Of all of the "oddities" to come out of Tesla over the last decade or so, the one thing the company was never stupid enough to do - amidst what appears to be a neverending flurry of lawsuits and legal problems - was drop its D&O insurance.
Directors and officers insurance is "liability insurance payable to the directors and officers of a company, or to the organization(s) itself, as indemnification (reimbursement) for losses or advancement of defense costs in the event an insured suffers such a loss as a result of a legal action brought for alleged wrongful acts in their capacity as directors and officers."
D&O insurance is absolutely vital for any public company, but especially for a company that finds itself embroiled in far more controversy and litigation than others. Like a company where the CEO bails out his cousin's failing solar company.
Or a company where the CEO openly and brazenly commits securities fraud on Twitter.
But alas, that is the path that Tesla has now taken, making it one of the only major public companies we can remember anytime recently that will go forward indemnified personally by its CEO, instead of carrying insurance. Tesla's newly filed 10-K/A states:
Tesla determined not to renew its directors and officers liability insurance policy for the 2019-2020 year due to disproportionately high premiums quoted by insurance companies. Instead, Elon Musk agreed with Tesla to personally provide coverage substantially equivalent to such a policy for a one-year period, and the other members of the Board are third-party beneficiaries thereof.

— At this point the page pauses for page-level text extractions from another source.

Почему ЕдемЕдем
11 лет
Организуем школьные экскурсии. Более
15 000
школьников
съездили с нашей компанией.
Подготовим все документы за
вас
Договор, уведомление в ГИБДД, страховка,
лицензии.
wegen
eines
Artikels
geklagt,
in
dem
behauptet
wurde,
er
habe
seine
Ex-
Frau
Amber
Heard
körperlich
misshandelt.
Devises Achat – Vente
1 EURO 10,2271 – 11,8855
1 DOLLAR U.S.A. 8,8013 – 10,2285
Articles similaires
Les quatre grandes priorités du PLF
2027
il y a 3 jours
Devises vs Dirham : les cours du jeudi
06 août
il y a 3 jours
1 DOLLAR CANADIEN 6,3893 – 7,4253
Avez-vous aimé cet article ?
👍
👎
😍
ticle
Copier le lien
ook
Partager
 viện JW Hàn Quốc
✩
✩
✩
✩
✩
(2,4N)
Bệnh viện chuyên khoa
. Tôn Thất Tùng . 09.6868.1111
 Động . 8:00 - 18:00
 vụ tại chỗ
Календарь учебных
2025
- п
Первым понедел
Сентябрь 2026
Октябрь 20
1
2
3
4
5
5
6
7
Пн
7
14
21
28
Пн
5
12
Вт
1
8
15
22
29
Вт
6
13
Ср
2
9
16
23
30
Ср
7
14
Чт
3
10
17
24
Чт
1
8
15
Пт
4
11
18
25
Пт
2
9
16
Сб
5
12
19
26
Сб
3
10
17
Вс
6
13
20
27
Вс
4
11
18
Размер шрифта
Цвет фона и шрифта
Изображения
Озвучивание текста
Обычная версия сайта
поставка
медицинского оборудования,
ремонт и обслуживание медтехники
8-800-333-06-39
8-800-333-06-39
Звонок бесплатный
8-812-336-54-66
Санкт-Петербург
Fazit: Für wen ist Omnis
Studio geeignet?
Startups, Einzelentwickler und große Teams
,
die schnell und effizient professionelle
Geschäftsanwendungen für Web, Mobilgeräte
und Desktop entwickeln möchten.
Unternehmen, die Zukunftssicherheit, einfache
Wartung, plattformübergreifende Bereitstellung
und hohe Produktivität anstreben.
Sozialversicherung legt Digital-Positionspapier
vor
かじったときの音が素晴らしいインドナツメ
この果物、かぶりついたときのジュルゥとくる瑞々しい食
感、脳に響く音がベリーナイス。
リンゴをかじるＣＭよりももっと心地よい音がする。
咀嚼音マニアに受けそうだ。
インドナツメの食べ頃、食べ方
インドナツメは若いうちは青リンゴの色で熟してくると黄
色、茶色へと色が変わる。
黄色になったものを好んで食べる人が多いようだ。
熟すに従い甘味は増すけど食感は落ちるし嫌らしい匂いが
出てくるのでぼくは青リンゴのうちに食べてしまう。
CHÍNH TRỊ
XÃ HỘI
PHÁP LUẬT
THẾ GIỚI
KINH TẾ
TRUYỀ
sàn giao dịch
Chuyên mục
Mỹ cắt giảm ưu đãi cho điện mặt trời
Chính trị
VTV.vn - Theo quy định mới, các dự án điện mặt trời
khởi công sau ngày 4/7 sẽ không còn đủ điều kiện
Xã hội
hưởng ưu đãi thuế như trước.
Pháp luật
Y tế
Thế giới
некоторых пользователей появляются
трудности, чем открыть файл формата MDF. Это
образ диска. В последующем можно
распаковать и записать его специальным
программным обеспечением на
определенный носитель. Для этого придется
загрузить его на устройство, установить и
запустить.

The Board concluded that because such arrangement is governed by a binding agreement with Tesla as to which Mr. Musk does not have unilateral discretion to perform, and is intended to replace an ordinary course insurance policy, it would not impair the independent judgment of the other members of the Board.
There's obviously a couple of odd conclusions we can draw from this:
- First, it appears that absolutely no one wants to be on the hook for insuring Tesla, at least at a price that's reasonable. Just like car insurance, D&O insurance premiums rise depending on how much of a risk the insured is.
- Second, we have to ask why Tesla can't pay these premiums regardless. Doesn't the company have $6 billion in the bank and isn't it generating cash consistently?
- Third, Elon Musk's net worth is, by his own admissions, illiquid and tied to the price of Tesla stock. If the stock were to crater as the result of a liability, wouldn't it serious infringe on Musk's ability to providing all of his Directors and Officers with costly legal representation?
Finally, the craziest thing is that Tesla "determining" to drop its coverage comes at a point where the company's legal issues appear to be escalating the most, according to numbers PlainSite pointed out as of January 2020:
Perhaps Musk is just feeling emboldened monetarily and has already accounted for a $750 million payday he has coming if the company's market cap can stay over $100 billion for a couple more days. Recall, just yesterday we noted that Tesla laid off 300 janitors to save $2 million after Musk's net worth had advanced $650 million in April.
Regardless, why might D&O insurance be of extreme importance for Tesla in the future?
"Such coverage can extend to defense costs arising out of criminal and regulatory investigations/trials as well; in fact, often civil and criminal actions are brought against directors/officers simultaneously. Intentional illegal acts, however, are typically not covered under D&O policies."
40 year veteran of Wall Street and well-respected short seller Jim Chanos commented on Twitter:
In 40 years on Wall Street, I have never seen this before. The CEO is insuring the board for negligence.